The EESI project consortium has been designed to represent a cross-section of European and international key actors in the field of HPC. The partnership has a deep and broad expertise in all the technological and strategic aspects related to HPC.

The consortium is composed of:

  • 2 contractual partners: TOTAL & PRACE
  • 29 organizations which act as chairs and vice chairs of Work Packages and tasks
  • Around 100 experts who contribute through the project tasks and working groups.

CNRS (FR)

The Centre National de la Recherche Scientifique (National Center for Scientific Research) is a governed-funded research organisation, under the administrative authority of France's Ministry of Research. CNRS research units are located throughout France, and employ a large body of tenured researchers, engineers and support staff. Laboratories are all on renewable four year contracts, with bi-evaluation. As the largest fundamental research organization in Europe, CNRS carried out research in all fields of knowledge, through its ten scientific institutes. CNRS encourages collaboration between specialists from different disciplines in particular with the university thus opening new fields of enquiry to meet social and economic needs. CNRS operates the IDRIS supercomputing centre, has expertise in HPC service provisioning to all research areas in France.

The research domains of CNRS involved in the EESI2 initiative will be mainly Earth sciences, with a focus on big data from seismic processing, numerical modelling and computer sciences. CNRS operates the IDRIS supercomputing centre, has expertise in HPC service provisioning to all research areas in France.

IPGP is linked to CNRS and described below:

The Institut de Physique du Globe de Paris (IPGP) is a research and educational institution (~500 researchers, engineers and administrative staff), associated to the CNRS-INSU (CNRS UMR 7154) and the PRES Paris Sorbonne Cité. Its mission is to achieve research and provide education in the fields of solid Earth sciences. The Institute is also charge of monitoring seismic and volcanic hazard in the French volcano observatories (Antilles, Reunion) and of the French global seismic network GEOSCOPE.

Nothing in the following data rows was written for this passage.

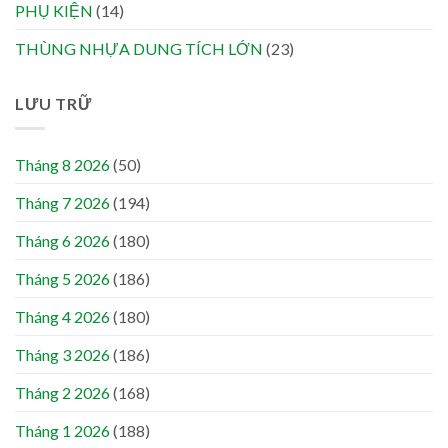
PHỤ KIỆN
(14)
THÙNG NHỰA DUNG TÍCH LỚN
(23)
LƯU TRỮ
Tháng 8 2026
(50)
Tháng 7 2026
(194)
Tháng 6 2026
(180)
Tháng 5 2026
(186)
Tháng 4 2026
(180)
Tháng 3 2026
(186)
Tháng 2 2026
(168)
Tháng 1 2026
(188)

The Institute conducts research in all the fields (geophysics, geochemistry, quantitative geology…) of studies of the solid Earth sciences, and augment applications to societal concerns - natural hazards, energy resources, and environmental changes. IPGP plays a leading role in observation and monitoring systems, innovative data intensive methods and large-scale HPC simulation, imaging/inversion and assimilation methods.

IPGP has long been involved in the development of high performance parallel computing in Earth sciences initiated with the “Centre National de Calcul Parallèle des Sciences de la Terre” (CNCPST). Today, the “Service de Calcul Parallèle et de Traitement de Données” (S-CAPAD) is operating high performance computing and storage architectures in support of data and CPU intensive applications of the solid Earth community, and will be the main node of the European network.

Personnel involved in EESI

Dr Sylvie Joussaume, Marie-Alice Foujols and Jean Pierre Vilotte.